The second phase of the compound (whose “courtyard” design came to Paca and Logan while they were picnicking on the boat of their neighbors, renowned artist James Turrell and his artist wife, Kyung) features the Oxford Think Tank, in addition to the architectural studio for Preservation Green. Designed for local residents engaged in quiet-use occupations such as writers, lawyers, and artists, the building is a tranquil green setting that is both stimulating and inspirational, says Logan, AIA LEED AP, whose focus as an architect is the transformation of historic structures and the integration of green technologies, as well as ADA compliant practices. The building is also being used for various sustainability workshops for members of the community to learn about the green strategies used on site that they, in turn, could incorporate into their own homes or offices.
Together, the buildings were designed to form a compound that represents sustainable environmental practices such as rooftop solar panels (approved by the Historic Commission), installation of the first green roof in Oxford (there are now three green roofs on the property), cutting-edge storm water management, rain water harvesting, organic building materials, in addition to aesthetic beauty.
Through a greening strategy that has involved planting the entire length of Mill Street on both sides with a combination of drought- and heat-tolerant native plants, hardy perennials, shrubs, vines, and trees, Paca and Logan have extended their inventions to creating a “living silt fence,” ensuring that the street is better able to withstand storms and flooding, which benefits not only their own buildings but neighboring homes as well, in addition to beautifying the location.
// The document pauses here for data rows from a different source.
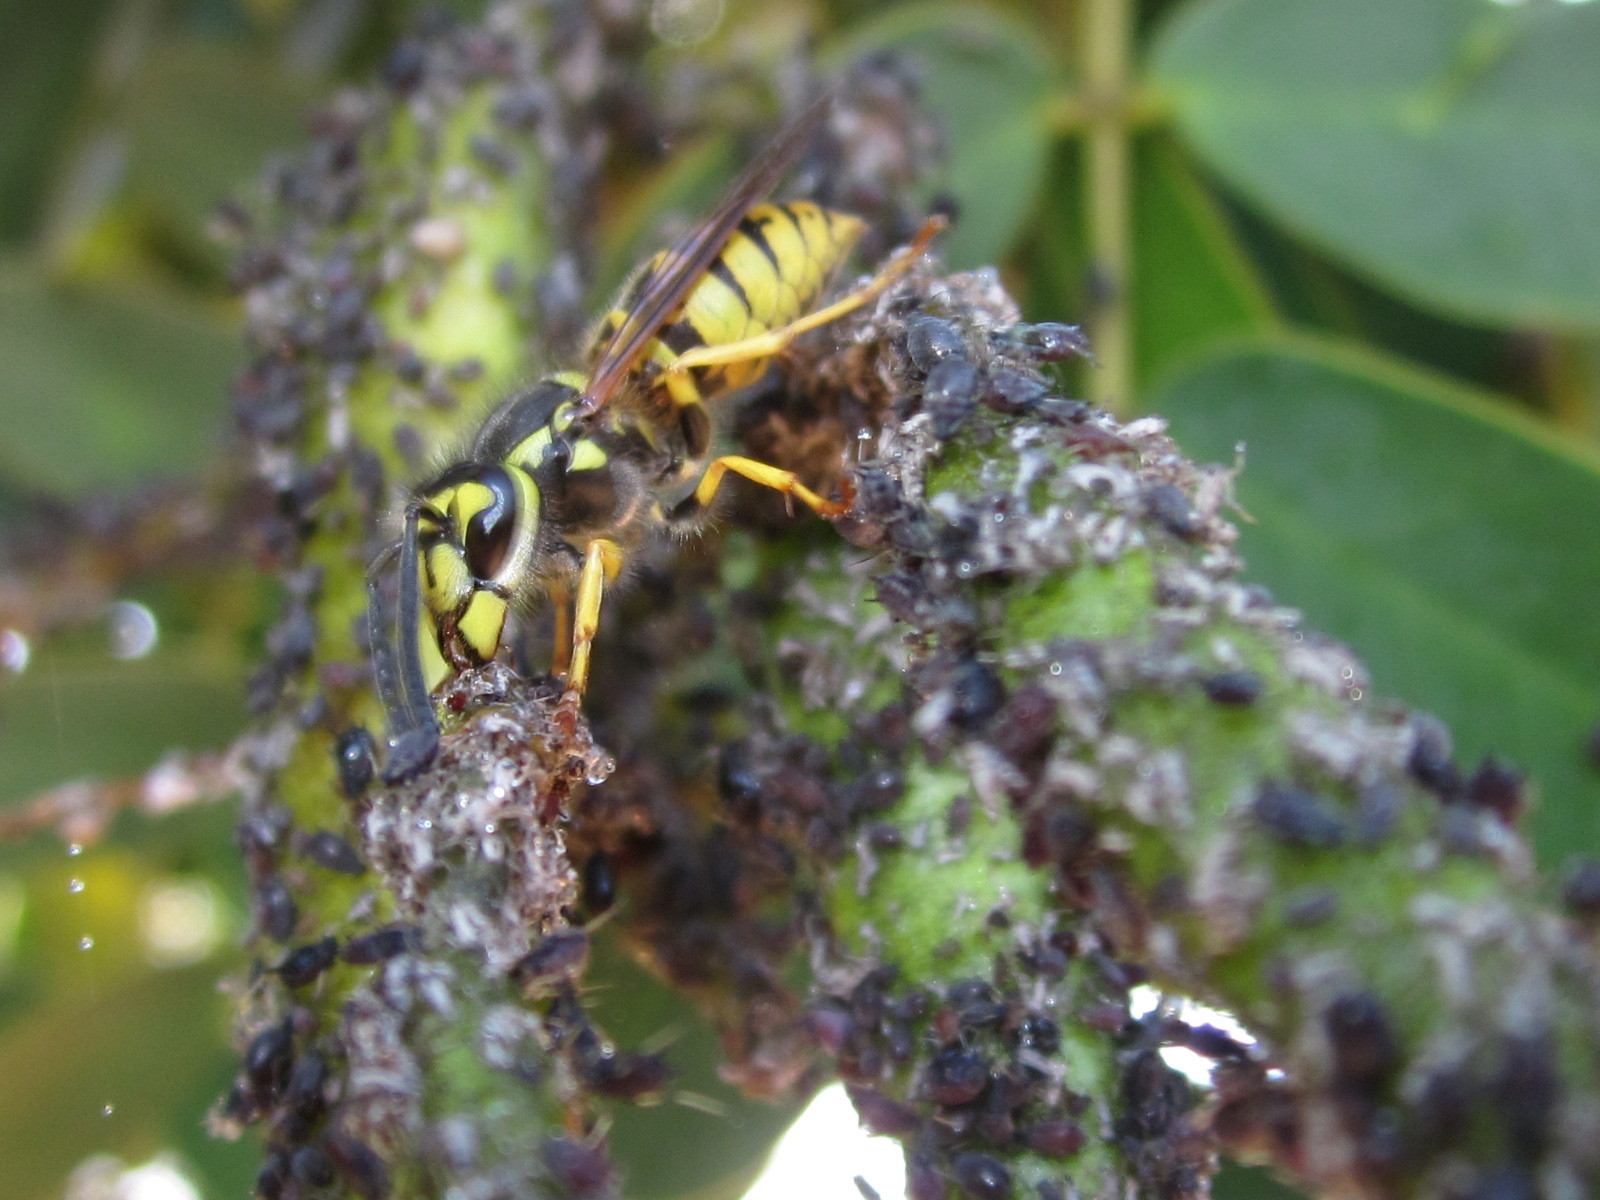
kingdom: Animalia
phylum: Arthropoda
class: Insecta
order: Hymenoptera
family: Vespidae
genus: Vespula
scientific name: Vespula germanica
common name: German wasp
The interiors of the buildings are as environmentally sensitive as the exteriors, incorporating recycled and repurposed materials, products, and equipment from the old buildings. For example, there are more than 40 recycled antique doors and a wood floor made with reclaimed lumber from Read Street Pharmacy in Baltimore, the first drugstore to serve the African American community. The horticultural center features two masonry tile stoves that were ought over from Switzerland that use renewable firewood from the Eastern Shore forests and provide the main source of heating during the winter months.
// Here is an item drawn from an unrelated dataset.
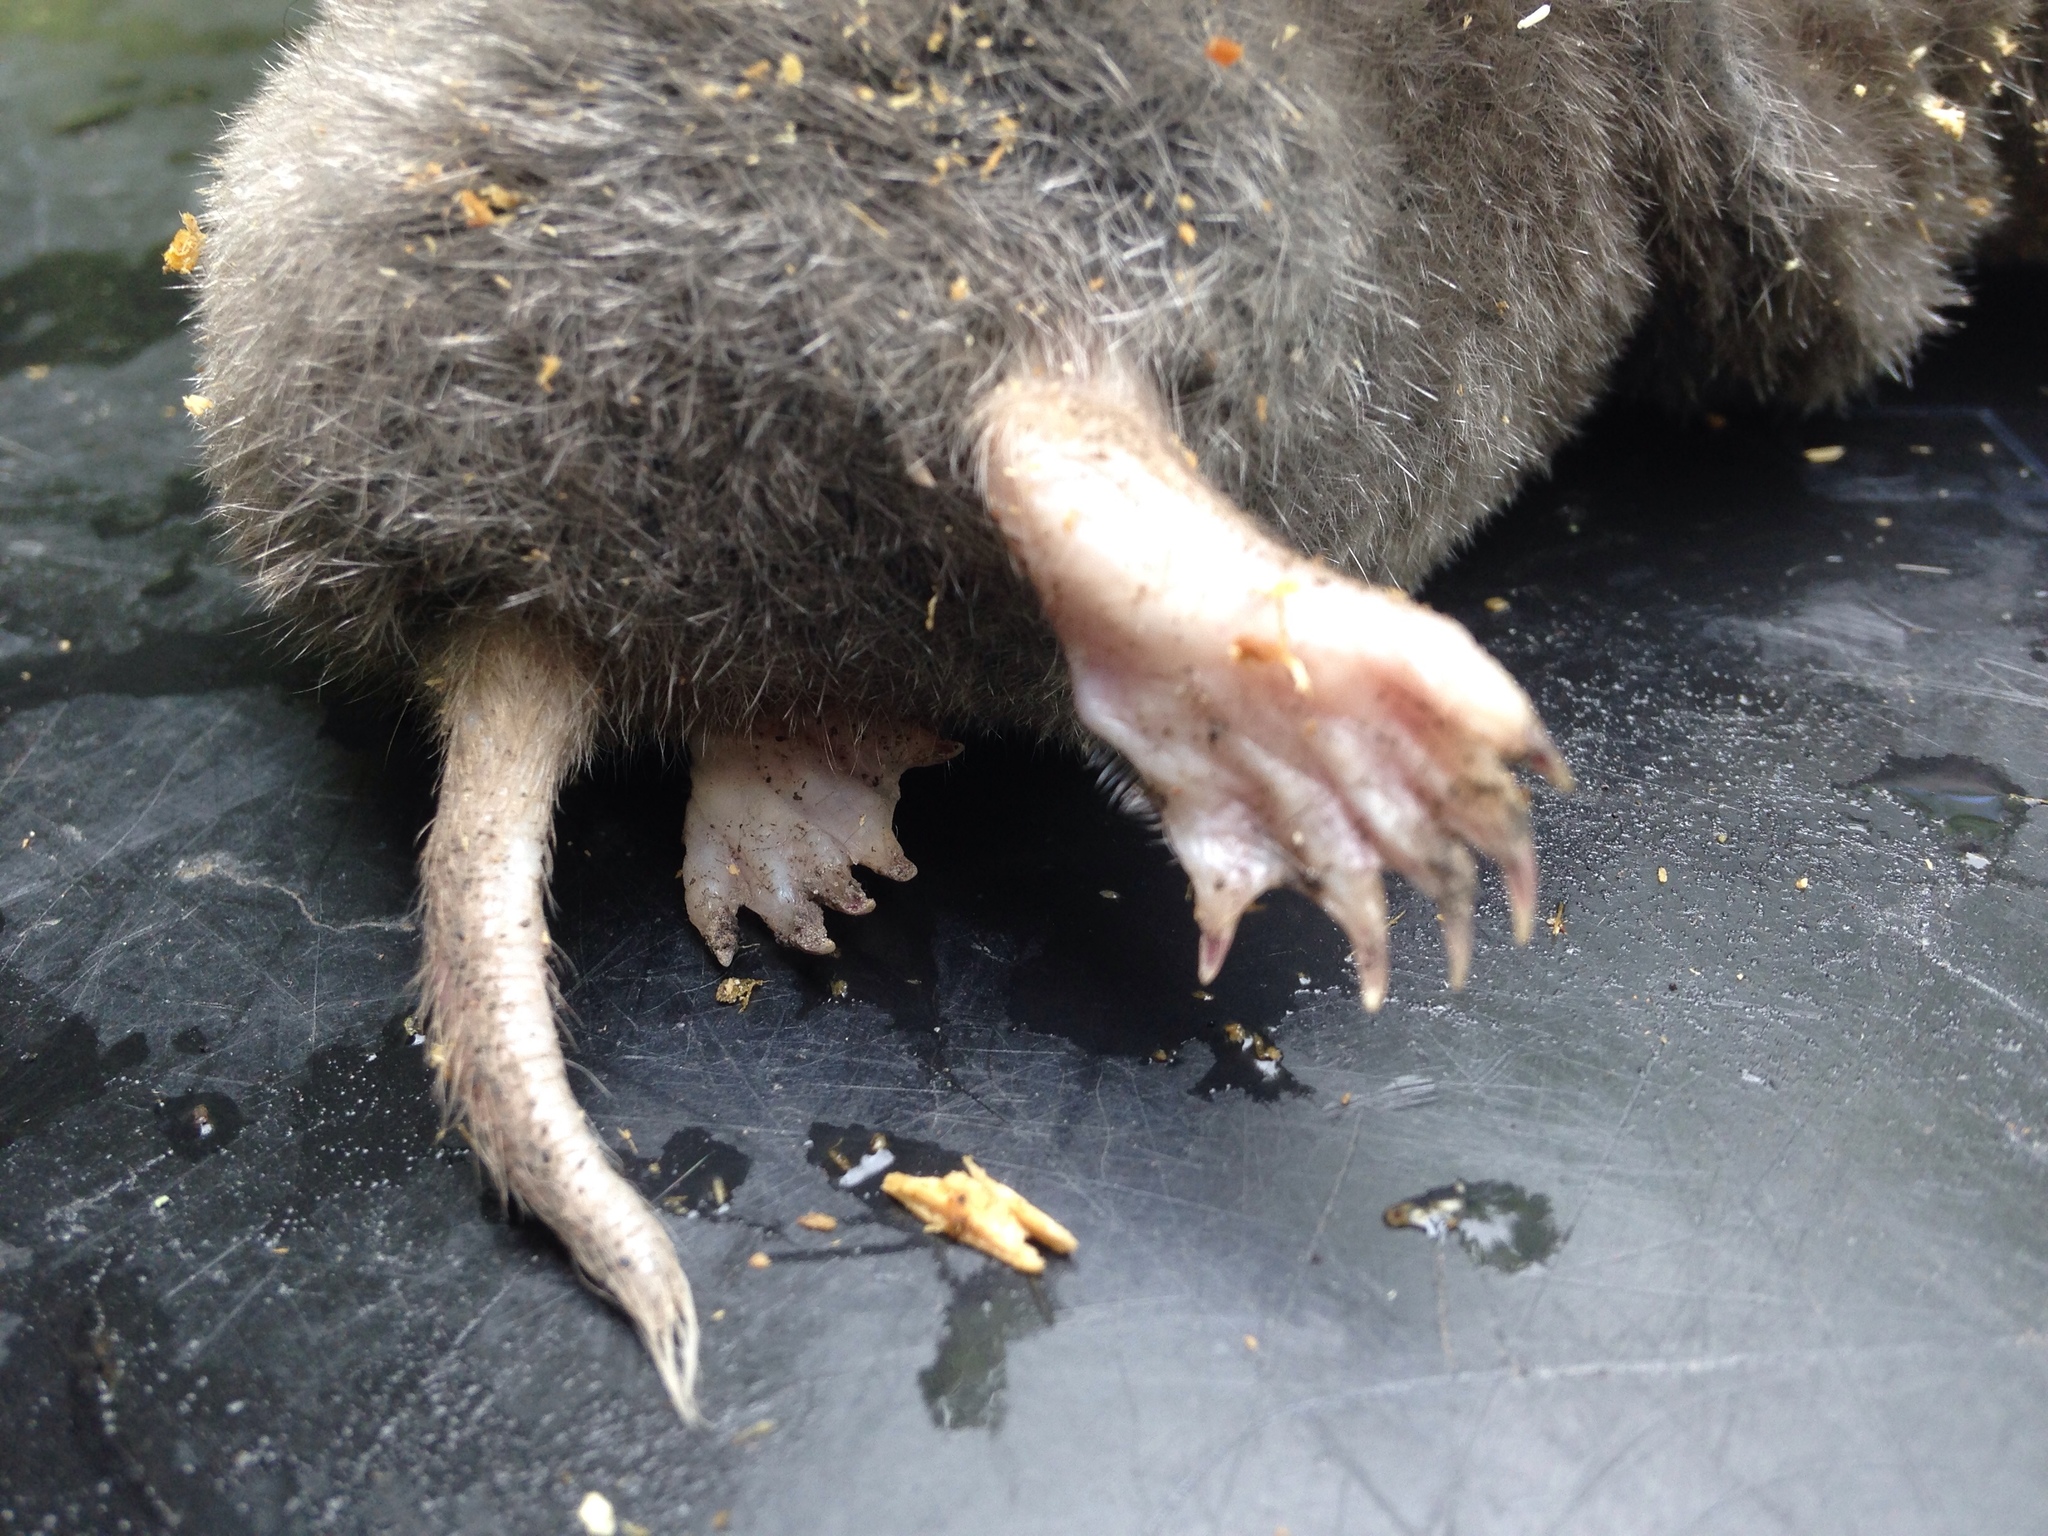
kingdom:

Today, when the designers recall that neighbors initially wanted them to demolish the buildings because of their state of disrepair, they are happy that they have been able to stay true to their philosophy of combining historic restoration with innovative vision and, as a result, reviving and preserving important elements of Oxford’s history and community.
“This was a labor of love,” they say. “It was the right thing to do.”